For a complete list of parameters and values for CLI commands, see the CLI Command Reference.
Use the ScheduleSecretDeletion API with the Management Endpoint to schedule deletion of a secret.
Caution
When a secret is pending deletion, resources or services that rely on that secret immediately become inaccessible. The secret also can't be rotated or otherwise updated. When the secret is deleted, secret contents are irreversibly destroyed. To restore the use of a secret before it's permanently deleted, you can cancel its deletion.Note
The Management Endpoint is used for management operations including Create, Update, List, Get, and Delete. The Management Endpoint is also called the control plane URL or the KMSMANAGEMENT endpoint.

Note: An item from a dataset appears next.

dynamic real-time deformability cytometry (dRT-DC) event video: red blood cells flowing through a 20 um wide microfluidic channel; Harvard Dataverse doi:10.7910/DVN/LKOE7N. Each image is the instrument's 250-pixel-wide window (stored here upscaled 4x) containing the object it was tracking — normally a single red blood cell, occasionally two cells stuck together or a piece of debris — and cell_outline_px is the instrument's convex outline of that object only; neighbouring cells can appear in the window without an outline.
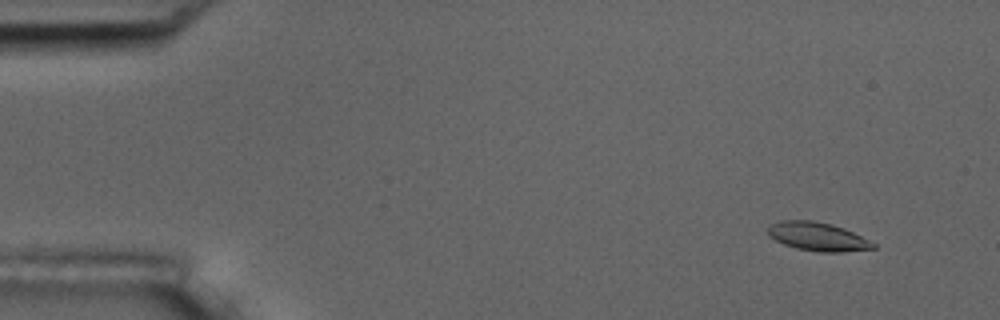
{"species": "common noctule bat (a hibernating species)", "species_latin": "Nyctalus noctula", "temperature_condition": "room temperature", "stored_images_in_passage": 55, "camera_frame_rate_fps": 3000, "um_per_image_px": 0.085, "animal": {"sex": "male", "body_mass_g": 17.5, "forearm_length_mm": 52.3}, "frame": {"image": 1, "passage_image": 4, "time_ms": 1.0, "image_size_px": [1000, 320], "cell_outline_px": [[876, 248], [840, 252], [820, 252], [796, 248], [784, 244], [768, 236], [768, 228], [772, 224], [780, 220], [812, 220], [832, 224], [844, 228], [876, 244]], "centroid_in_image_um": [69.48, 20.1], "position_along_channel_um": 15.5, "area_um2": 17.4}}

The Cryptographic Endpoint is used for cryptographic operations including Encrypt, Decrypt, Generate Data Encryption Key, Sign, and Verify. The Cryptographic Endpoint is also called the data plane URL or the KMSCRYPTO endpoint.
You can find the management and cryptographic endpoints in a vault's details metadata. See Getting a Vault's Details for instructions.
For regional endpoints for the Key Management, Secret Management, and Secret Retrieval APIs, see API Reference and Endpoints.
For information about using the API and signing requests, see REST API documentation and Security Credentials. For information about SDKs, see SDKs and the CLI.